FIXING it

Yesterday’s post focused on legal reforms aimed at official corruption. Important as those are, they aren’t the only reforms we need to make.

We need to fix our elections.

Even those of us who follow politics closely and who are familiar with the country’s legal framework often miss the way in which demographic shifts have upended America’s electoral system and shifted power to an unrepresentative minority of voters– aided and abetted by America’s minority party.

Over the last few years, more people have come to recognize the inequities caused by gerrymandering and the Electoral College, but beyond that, our comfort with “the way it is” has blinded us to the equally troubling consequences of equal Senate representation, for example. Currently, over half the U.S. population lives in just nine states. The result is  that less than half of the population chooses 82 percent of the country’s Senators. And that means that the Republicans hold their current Senate majority despite the fact that the Democratic Senate minority represents more than half of the American people.

A recent article from Vox, which led off with that example of distorted representation,  offered eleven proposals to fix what has evolved into an unfair and unequal system. The article began with a recitation of several of the most egregious elements of our decidedly undemocratic reality.

Intentional efforts to make it harder to vote, such as voter ID laws, are increasingly common throughout the states — and the Supreme Court frequently approaches such voter suppression with indifference. Gerrymandering renders many legislative elections irrelevant — in 2018, Republicans won nearly two-thirds of the seats in the Wisconsin state assembly, even though Democratic candidates received 54 percent of the popular vote. Wealthy donors flood elections with money, as lawmakers spend thousands of hours on “call time,”dialing the rich to fund the next campaign.

And looming over all of this is the problem of race. In some states, Republican lawmakers write voter suppression laws that target voters of color with, in the word of one federal appeals court, “almost surgical precision,” knowing that a law that targets minority votes will primarily disenfranchise Democrats.

After the Democrats took the House in 2019, the first bill they passed was the “For the People Act.” If that act passed the Senate– which did not happen and will not happen so long as Mitch McConnell is in charge of that body–Vox says it would be the most significant voting rights legislation since the Voting Rights Act of 1965. (A companion bill, HR 4, would strengthen that original Voting Rights Act by restoring sections of the law that were eviscertated by the Supreme Court.)

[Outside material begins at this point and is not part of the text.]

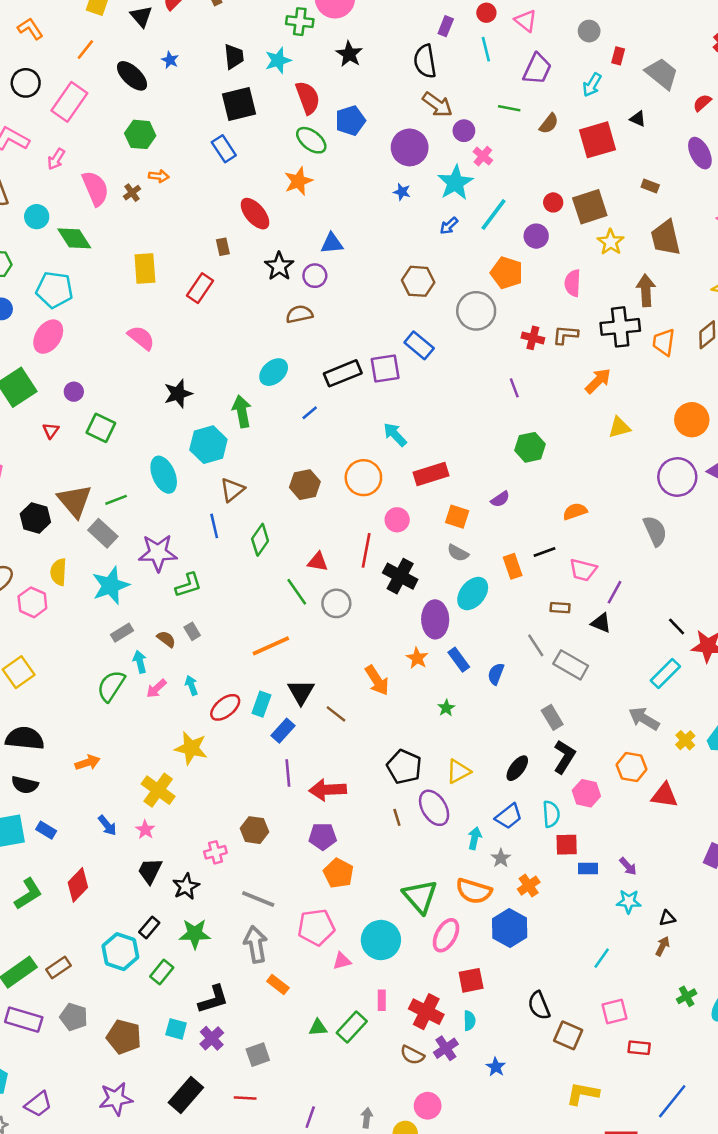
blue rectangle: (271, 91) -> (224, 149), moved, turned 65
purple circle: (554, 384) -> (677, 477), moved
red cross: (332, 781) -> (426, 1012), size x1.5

That said, as the article correctly noted, even if those measures are enacted, they would still fall short of addressing the major and troubling challenges facing Americans’ electoral system. They wouldn’t address Senate malapportionment or the Electoral College –both systems that hand control of the government to an unrepresentative, predominantly rural minority of our citizens.

The eleven “fixes” identified by Vox include much-discussed measures like eliminating the filibuster and revitalizing the Voting Rights Act, but also less-often suggested changes like eliminating advance registration in favor of same-day voter registration. (A number of states are moving in that direction, which has the benefit of also eliminating flawed and partisan purges.)

Then there are the changes that would make it easier to vote: more early voting, no-excuse absentee voting and other measures that would actually facilitate the process of casting a ballot. What if we emulated Australia, for example?

In Australia, over 90 percent of eligible voters typically cast a ballot in federal elections. The nation achieves this feat by turning Election Day into a celebration, where voters gather at community barbecues to eat what are often referred to as “democracy sausages.” But Australia also uses a stick to encourage voting — nonvoters can be fined about $80 Australian dollars (about $60 in US currency) if they do not cast a ballot.

You really need to read the whole article, but even those who disagree with some of its specific recommendations will find it hard to argue with the proposition that it is past time for lawmakers and citizens alike to focus on the numerous, fundamentally unfair elements of the way we choose America’s leaders.